*任务说明 A*
改写这段讲 isa 的正文。从含有“从源码可以看到 objc_class 继承自”的那句开始，到“作为 Class 类型，指向了类对象所对应的元类对象。”结束，并把其中的“继承自”换成“派生自”。
-- -- --
从源码可以看到 objc_class 继承自 objc_object，从而具有了对象的能力。
可以看到 NSObject_IMPL 中 isa 作为 Class 类型，本质上指向了自己对应的 objc_class 类型的类对象。
同时 objc_class 中 isa 作为 Class 类型，指向了类对象所对应的元类对象。

instance.isa -n-> 类对象.isa -1-> 元类对象.isa -> 根元类对象。
从设计者角度来看，类对象会占用空间，但是不需要存储多份，把变化的部分(状态：实例变量)外置，运行时存储到堆栈；而不变的部分(行为：实例方法)内置，保存在一个全局访问的位置，所以可以认为类对象为实例提供了原型，通过 isa 连接。
元类对象同样会占用空间，同样不需要存储多份，把变化的部分(状态：类变量)外置，运行时存储到全局区域；而不变的部分(行为：类方法)内置，保存在一个全局访问的位置，同样认为元类对象为类对象提供了原型，通过 isa 连接。
-- -- --
*任务说明 B*
从下面的条目中挑出所有含有字符串“number”的行，逐行照抄。
-- -- --
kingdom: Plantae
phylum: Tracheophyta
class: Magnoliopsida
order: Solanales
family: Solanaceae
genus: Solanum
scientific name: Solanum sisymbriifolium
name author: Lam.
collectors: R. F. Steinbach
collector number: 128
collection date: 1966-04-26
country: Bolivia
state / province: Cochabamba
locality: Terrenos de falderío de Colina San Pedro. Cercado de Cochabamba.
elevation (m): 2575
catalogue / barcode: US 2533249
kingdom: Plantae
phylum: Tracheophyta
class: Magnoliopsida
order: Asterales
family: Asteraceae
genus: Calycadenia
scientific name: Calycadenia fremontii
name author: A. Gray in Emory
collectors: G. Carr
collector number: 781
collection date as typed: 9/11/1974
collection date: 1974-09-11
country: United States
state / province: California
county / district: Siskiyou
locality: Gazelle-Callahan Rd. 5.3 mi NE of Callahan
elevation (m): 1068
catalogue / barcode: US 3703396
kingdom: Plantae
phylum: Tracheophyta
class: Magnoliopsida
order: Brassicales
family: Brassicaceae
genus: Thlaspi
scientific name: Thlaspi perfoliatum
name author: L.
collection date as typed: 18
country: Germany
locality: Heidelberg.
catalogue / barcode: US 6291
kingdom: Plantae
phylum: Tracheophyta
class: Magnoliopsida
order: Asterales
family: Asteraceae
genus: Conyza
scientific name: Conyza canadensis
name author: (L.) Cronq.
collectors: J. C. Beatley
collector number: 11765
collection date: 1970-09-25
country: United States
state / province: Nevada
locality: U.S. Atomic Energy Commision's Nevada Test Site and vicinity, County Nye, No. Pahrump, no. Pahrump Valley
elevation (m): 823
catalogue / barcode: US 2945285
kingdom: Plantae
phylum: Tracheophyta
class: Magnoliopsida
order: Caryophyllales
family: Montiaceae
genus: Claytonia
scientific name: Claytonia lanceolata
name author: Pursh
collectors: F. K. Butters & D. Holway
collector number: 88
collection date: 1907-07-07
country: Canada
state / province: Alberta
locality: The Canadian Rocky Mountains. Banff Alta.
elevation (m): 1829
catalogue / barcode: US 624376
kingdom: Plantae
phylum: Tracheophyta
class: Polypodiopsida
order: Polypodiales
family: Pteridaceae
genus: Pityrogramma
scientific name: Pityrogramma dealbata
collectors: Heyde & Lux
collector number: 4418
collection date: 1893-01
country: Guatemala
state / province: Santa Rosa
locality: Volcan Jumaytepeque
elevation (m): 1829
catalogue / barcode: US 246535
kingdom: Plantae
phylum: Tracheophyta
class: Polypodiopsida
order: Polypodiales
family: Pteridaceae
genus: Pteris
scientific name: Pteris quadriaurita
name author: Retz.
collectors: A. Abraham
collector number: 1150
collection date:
-- -- --
*参考答案 A*
从源码可以看到 objc_class 派生自 objc_object，从而具有了对象的能力。
可以看到 NSObject_IMPL 中 isa 作为 Class 类型，本质上指向了自己对应的 objc_class 类型的类对象。
同时 objc_class 中 isa 作为 Class 类型，指向了类对象所对应的元类对象。

*参考答案 B*
collector number: 128
collector number: 781
collector number: 11765
collector number: 88
collector number: 4418
collector number: 1150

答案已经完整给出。